[Named joint coordinates]
##########

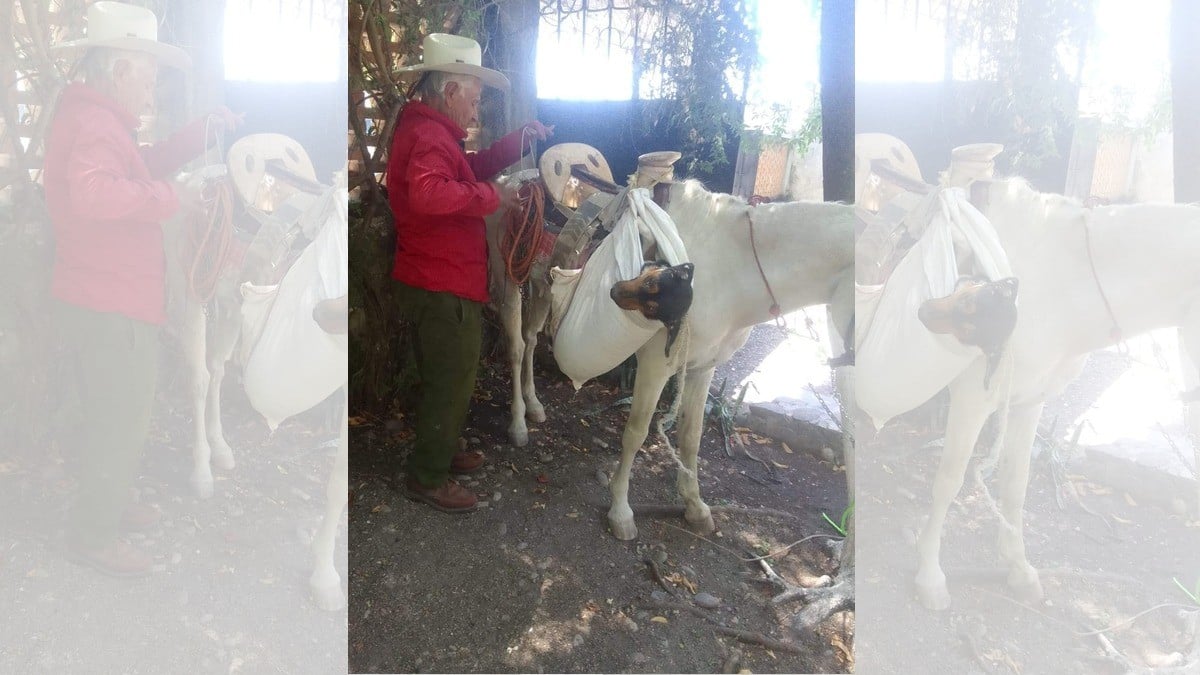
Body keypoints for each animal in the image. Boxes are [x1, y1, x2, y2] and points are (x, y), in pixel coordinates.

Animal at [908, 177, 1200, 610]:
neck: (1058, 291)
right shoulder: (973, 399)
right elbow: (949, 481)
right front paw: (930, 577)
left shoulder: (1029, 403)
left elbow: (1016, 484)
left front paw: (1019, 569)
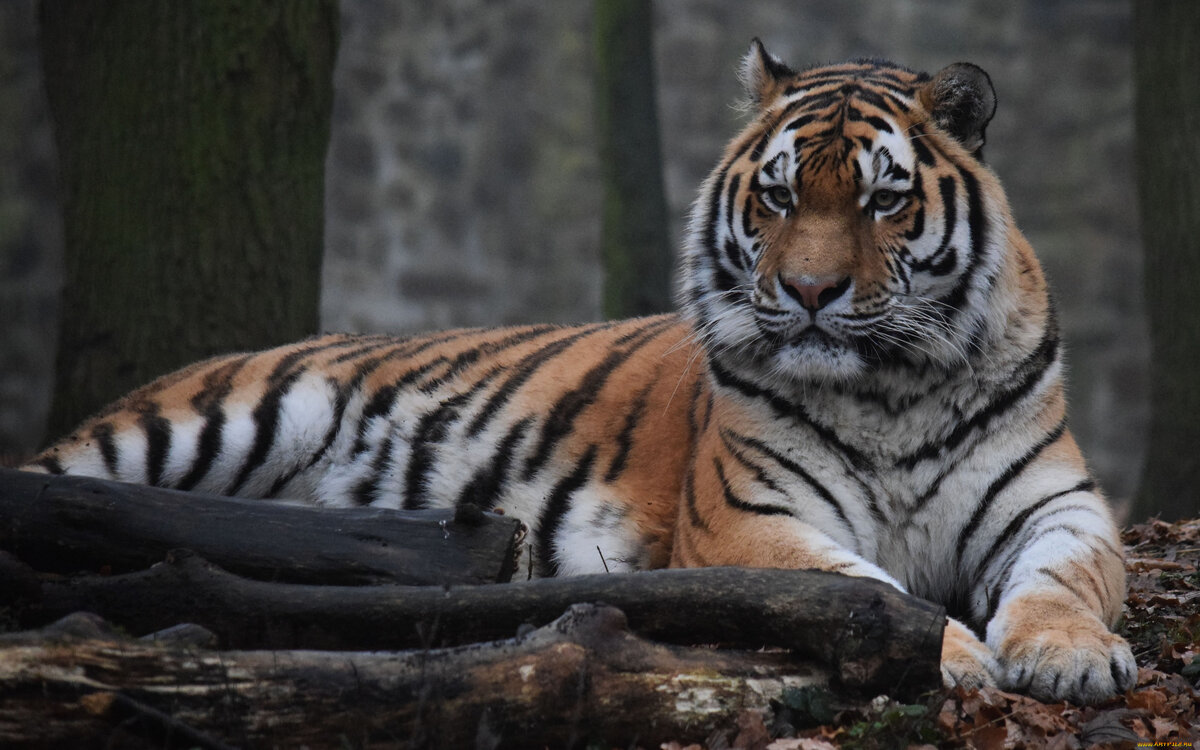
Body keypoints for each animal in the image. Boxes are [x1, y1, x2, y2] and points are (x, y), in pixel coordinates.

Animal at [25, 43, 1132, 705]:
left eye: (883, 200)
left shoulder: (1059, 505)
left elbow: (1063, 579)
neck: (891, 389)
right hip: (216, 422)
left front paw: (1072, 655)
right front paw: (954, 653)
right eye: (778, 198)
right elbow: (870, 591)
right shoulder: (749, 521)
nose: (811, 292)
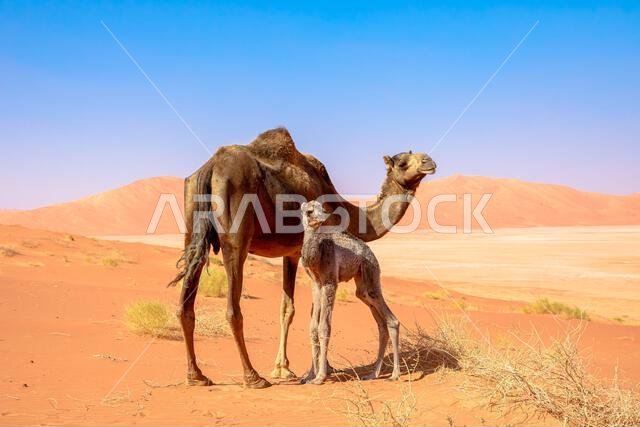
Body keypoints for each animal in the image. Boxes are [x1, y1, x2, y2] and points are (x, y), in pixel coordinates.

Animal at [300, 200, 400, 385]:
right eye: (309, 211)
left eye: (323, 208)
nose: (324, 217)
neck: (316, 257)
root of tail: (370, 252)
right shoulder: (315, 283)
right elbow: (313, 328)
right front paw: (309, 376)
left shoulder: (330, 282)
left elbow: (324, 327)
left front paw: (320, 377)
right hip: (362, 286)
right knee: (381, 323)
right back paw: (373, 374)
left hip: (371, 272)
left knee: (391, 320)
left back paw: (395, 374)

##########

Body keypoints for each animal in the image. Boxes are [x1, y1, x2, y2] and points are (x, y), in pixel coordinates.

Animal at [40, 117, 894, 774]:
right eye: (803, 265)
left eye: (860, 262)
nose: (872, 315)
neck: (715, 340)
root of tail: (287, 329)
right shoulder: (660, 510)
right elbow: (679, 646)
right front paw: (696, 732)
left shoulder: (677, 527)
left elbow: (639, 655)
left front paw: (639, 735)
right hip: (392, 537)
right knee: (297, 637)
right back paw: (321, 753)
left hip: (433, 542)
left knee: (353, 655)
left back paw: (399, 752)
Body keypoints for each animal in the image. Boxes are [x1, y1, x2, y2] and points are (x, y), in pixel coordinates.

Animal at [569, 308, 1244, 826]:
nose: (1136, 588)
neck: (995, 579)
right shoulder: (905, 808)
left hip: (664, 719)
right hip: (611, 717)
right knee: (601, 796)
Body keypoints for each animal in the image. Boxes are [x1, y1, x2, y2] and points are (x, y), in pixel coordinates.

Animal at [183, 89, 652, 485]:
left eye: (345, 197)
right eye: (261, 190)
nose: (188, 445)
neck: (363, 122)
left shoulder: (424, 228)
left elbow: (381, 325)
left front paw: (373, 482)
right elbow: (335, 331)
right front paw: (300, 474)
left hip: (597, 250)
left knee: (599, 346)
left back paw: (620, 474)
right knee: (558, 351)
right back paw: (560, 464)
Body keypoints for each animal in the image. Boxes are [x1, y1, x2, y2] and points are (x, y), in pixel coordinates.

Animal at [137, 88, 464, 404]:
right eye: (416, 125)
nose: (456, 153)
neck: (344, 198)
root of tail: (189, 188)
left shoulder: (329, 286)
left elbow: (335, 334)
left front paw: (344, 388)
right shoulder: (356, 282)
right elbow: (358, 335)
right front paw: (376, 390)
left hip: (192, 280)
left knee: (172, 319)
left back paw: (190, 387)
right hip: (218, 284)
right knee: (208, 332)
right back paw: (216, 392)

##########

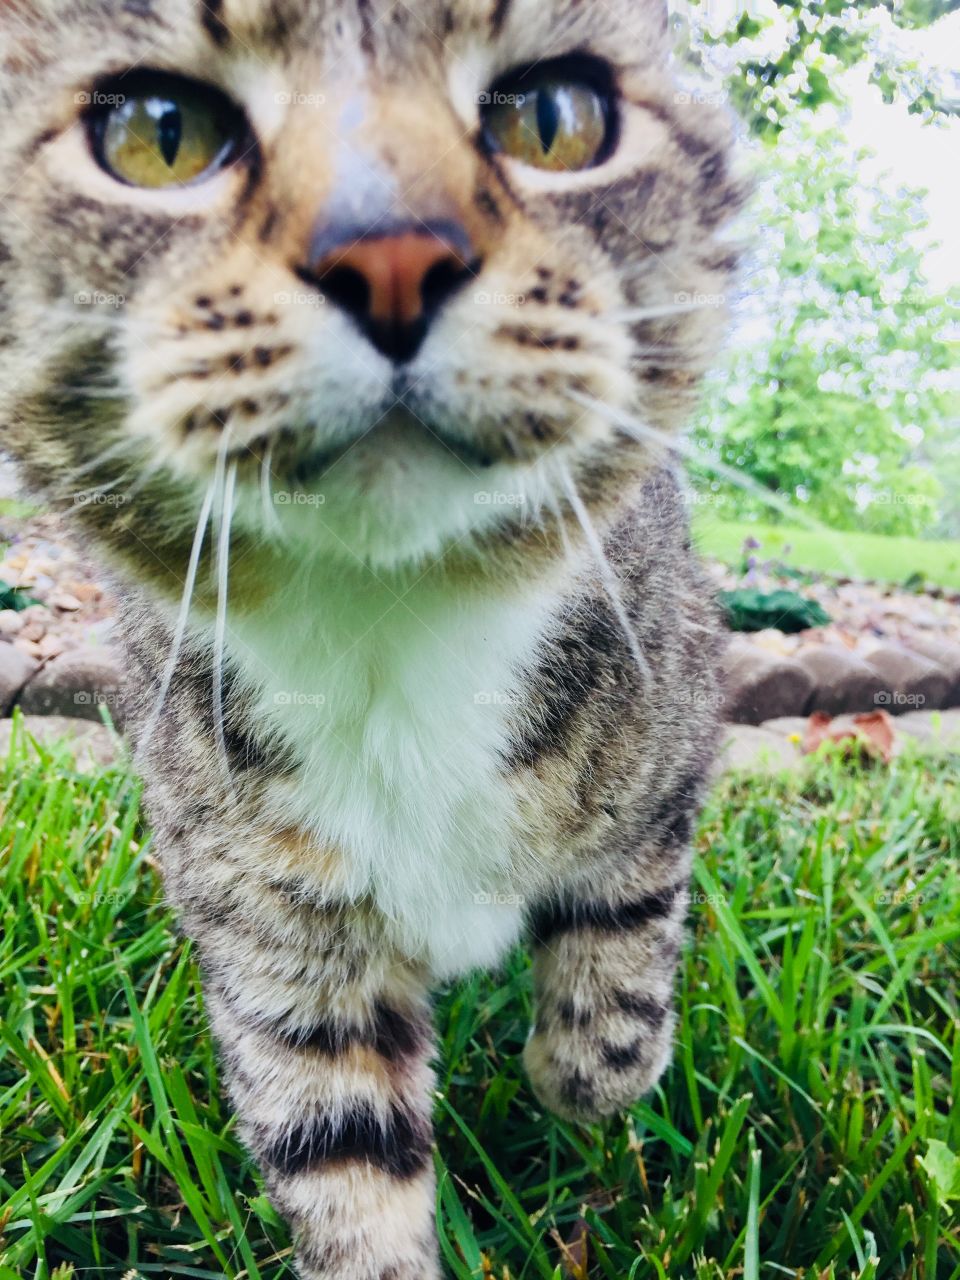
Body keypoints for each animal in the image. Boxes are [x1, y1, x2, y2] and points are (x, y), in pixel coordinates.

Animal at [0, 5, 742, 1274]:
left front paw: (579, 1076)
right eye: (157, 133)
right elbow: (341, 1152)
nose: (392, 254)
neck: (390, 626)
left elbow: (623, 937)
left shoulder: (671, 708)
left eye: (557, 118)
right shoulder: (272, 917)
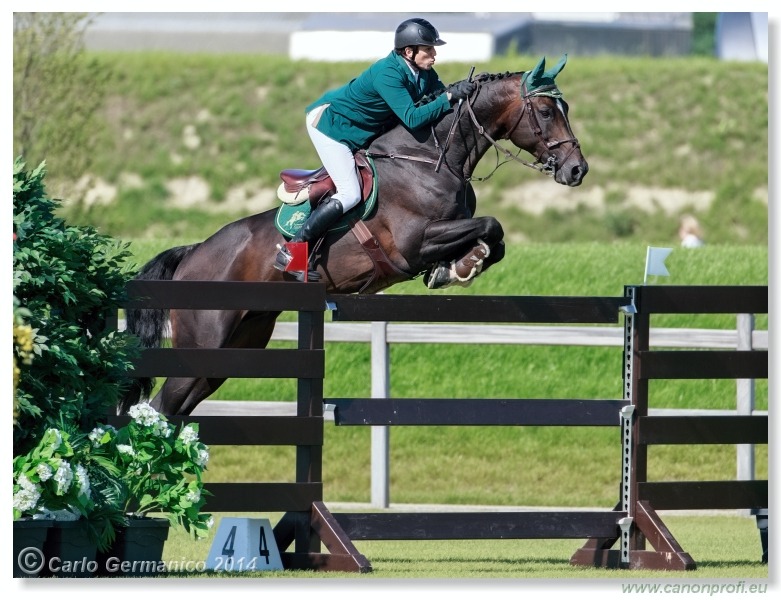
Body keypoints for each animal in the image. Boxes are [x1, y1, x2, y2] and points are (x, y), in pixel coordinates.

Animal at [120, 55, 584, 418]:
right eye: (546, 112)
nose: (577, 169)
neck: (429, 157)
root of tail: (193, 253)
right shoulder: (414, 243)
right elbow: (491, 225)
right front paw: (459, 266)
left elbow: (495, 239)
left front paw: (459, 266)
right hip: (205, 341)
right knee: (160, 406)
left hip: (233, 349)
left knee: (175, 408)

##########

◆ **YOUR OBJECTIVE**: The response must hold only the lines above from the line with "right front paw: (300, 474)" through the line with "right back paw: (216, 392)", each copied exactly, both ends kept.

◆ **OUTPUT FOR THIS EXERCISE**:
right front paw: (300, 474)
left hip: (597, 250)
left knee: (599, 346)
left back paw: (620, 474)
right knee: (558, 351)
right back paw: (560, 464)
Body keypoints for each animal in the image. Boxes are [x1, y1, x2, y2] and points are (x, y), in pixel coordinates.

Animal at [137, 88, 464, 404]:
right eye: (416, 125)
nose: (456, 153)
neck: (344, 198)
root of tail: (189, 188)
left shoulder: (329, 286)
left elbow: (335, 334)
left front paw: (344, 388)
right shoulder: (356, 282)
right elbow: (358, 335)
right front paw: (376, 390)
left hip: (192, 280)
left knee: (172, 319)
left back paw: (190, 387)
right hip: (218, 284)
right knee: (208, 332)
right back paw: (216, 392)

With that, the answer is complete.